Task directions: If a line in the listing below includes the string "optical", pull it out.

Information given:

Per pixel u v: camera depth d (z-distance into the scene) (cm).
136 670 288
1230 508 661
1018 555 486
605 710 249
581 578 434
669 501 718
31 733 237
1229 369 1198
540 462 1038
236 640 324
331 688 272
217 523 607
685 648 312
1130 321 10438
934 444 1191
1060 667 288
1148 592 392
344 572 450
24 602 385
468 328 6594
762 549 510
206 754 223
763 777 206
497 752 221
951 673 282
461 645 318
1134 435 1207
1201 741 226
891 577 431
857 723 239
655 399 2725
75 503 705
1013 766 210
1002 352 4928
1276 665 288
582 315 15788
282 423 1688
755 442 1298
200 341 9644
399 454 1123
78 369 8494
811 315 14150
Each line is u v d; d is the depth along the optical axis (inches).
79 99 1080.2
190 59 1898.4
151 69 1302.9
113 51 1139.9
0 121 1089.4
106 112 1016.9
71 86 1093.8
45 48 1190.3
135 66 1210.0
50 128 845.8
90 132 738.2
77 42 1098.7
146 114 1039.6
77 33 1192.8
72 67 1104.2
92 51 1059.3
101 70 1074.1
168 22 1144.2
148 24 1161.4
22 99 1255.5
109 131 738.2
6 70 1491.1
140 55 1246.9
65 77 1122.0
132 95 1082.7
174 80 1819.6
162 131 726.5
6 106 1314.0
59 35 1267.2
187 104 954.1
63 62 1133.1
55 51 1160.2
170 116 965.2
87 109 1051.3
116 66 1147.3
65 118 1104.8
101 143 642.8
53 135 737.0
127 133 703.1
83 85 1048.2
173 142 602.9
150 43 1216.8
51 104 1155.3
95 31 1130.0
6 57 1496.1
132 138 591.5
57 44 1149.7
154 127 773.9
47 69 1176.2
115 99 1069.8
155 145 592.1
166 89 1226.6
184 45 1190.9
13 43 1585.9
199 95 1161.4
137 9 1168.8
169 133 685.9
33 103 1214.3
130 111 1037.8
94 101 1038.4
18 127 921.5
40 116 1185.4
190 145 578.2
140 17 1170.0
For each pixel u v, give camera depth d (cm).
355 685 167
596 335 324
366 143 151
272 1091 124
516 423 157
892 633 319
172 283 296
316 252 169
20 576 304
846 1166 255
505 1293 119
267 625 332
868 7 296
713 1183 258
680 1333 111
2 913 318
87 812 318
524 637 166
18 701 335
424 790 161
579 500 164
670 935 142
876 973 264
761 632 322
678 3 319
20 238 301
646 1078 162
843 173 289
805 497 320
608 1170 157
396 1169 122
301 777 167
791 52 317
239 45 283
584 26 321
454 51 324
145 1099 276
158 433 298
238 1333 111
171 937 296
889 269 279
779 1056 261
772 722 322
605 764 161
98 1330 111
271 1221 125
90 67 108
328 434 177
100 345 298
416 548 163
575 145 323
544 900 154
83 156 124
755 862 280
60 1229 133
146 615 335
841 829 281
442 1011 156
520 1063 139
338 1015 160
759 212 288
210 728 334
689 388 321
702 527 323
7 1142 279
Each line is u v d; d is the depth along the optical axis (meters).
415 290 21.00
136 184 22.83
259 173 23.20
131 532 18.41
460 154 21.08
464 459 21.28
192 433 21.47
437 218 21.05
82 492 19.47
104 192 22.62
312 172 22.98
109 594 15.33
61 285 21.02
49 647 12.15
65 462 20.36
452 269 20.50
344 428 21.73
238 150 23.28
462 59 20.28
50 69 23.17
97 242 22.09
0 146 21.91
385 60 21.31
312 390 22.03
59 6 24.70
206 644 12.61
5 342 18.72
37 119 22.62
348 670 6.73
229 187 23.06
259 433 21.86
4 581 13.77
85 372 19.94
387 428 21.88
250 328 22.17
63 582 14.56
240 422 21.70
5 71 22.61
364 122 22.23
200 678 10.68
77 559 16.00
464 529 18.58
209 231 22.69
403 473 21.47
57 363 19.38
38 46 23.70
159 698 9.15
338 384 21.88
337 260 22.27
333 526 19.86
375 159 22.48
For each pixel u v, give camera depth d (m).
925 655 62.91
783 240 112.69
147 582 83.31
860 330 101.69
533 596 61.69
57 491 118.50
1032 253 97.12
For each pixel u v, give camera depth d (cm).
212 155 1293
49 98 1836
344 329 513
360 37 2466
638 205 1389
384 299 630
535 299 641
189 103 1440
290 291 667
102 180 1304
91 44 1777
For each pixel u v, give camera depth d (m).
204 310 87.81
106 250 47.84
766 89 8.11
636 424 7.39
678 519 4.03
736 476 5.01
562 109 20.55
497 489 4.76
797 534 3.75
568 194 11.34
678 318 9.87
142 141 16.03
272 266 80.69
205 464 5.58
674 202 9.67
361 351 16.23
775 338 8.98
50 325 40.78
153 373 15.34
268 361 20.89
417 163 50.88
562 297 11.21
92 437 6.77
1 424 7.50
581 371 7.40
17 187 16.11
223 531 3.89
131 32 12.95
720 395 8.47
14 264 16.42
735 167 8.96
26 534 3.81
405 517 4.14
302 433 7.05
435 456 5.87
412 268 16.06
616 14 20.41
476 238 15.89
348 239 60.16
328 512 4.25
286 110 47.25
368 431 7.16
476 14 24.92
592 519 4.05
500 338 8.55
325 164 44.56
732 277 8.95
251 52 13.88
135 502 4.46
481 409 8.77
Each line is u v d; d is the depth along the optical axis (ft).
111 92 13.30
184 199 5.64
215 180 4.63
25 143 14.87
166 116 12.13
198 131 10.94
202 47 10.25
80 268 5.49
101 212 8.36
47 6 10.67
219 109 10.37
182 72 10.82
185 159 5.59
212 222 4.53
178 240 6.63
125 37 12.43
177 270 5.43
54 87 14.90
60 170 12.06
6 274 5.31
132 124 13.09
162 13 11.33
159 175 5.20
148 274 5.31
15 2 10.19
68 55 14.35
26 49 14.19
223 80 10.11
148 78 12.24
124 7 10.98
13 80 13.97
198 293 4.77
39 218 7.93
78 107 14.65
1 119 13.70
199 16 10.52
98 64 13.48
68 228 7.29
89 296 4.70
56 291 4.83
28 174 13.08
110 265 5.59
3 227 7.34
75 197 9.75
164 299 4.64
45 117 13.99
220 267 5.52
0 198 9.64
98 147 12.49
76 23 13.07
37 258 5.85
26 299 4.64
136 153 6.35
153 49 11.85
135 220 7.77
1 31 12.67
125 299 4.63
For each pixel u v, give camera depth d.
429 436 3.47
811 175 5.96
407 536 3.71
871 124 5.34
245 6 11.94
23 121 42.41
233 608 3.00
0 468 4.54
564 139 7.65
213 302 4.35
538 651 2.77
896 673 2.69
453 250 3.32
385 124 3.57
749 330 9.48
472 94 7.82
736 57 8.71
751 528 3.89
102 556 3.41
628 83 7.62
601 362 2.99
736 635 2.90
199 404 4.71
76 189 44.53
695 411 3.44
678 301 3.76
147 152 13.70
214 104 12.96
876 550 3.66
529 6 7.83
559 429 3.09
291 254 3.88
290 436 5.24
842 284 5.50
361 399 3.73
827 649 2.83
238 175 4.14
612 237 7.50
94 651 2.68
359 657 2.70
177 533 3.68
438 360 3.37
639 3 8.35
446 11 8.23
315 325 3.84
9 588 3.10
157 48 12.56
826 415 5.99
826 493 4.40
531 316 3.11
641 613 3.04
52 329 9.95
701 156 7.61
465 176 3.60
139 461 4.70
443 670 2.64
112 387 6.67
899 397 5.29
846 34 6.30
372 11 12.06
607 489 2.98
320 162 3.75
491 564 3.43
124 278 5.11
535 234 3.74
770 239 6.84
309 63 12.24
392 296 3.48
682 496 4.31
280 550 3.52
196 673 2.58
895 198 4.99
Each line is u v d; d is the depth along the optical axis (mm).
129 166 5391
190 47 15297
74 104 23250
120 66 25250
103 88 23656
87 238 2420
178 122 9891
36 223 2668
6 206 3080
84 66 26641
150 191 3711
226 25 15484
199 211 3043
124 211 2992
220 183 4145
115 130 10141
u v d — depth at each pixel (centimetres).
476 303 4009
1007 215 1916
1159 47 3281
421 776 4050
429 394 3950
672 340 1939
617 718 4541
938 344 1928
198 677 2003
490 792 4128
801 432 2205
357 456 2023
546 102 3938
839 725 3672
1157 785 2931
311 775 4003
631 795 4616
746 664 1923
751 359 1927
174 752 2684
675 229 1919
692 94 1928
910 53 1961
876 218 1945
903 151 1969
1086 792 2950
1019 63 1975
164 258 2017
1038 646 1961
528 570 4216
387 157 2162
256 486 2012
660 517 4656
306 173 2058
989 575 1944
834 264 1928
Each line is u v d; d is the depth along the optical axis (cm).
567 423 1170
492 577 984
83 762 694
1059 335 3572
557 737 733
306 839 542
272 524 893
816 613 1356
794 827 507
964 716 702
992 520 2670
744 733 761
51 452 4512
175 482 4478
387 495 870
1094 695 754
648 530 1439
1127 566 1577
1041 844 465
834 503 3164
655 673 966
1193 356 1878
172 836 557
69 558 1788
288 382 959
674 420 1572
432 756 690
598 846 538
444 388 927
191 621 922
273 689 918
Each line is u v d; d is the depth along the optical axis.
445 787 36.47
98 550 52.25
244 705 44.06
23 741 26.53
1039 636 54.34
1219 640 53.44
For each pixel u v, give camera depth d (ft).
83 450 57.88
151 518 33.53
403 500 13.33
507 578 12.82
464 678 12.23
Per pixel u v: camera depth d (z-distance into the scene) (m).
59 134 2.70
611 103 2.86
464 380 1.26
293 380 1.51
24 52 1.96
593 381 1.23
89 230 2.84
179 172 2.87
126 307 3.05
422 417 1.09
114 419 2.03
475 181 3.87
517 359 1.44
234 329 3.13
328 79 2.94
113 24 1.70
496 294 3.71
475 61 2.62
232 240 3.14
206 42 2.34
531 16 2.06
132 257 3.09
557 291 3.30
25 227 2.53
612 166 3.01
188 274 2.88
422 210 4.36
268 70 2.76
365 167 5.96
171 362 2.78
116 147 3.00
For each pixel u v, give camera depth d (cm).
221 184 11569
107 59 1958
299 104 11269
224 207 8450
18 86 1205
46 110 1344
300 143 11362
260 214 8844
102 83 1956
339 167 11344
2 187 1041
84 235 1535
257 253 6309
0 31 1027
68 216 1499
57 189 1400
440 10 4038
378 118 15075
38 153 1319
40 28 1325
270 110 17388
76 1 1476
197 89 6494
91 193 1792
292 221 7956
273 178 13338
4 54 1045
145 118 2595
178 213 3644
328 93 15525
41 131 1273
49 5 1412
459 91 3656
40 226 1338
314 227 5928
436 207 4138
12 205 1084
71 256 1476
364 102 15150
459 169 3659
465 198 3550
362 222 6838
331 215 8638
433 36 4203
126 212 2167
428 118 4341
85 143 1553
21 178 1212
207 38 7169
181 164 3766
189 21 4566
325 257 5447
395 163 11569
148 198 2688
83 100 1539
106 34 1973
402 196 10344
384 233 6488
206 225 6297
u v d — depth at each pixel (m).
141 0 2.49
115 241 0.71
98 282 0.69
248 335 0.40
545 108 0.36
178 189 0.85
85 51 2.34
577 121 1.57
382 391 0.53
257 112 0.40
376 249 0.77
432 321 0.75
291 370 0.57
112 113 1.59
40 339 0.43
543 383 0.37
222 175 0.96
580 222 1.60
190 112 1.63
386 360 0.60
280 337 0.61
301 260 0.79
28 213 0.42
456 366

Answer to this exercise:
Each line is u v d; d is the depth along the optical axis (inches).
Each line is u v d; d is the depth along the optical axis (meters).
Each line is u v d; d is the depth along the optical axis (ft).
Each line is u v d; d is the depth along the optical axis (mm).
Each line is u v d; d is the depth along the optical axis (cm).
Each line is u v d; d is the depth along the optical axis.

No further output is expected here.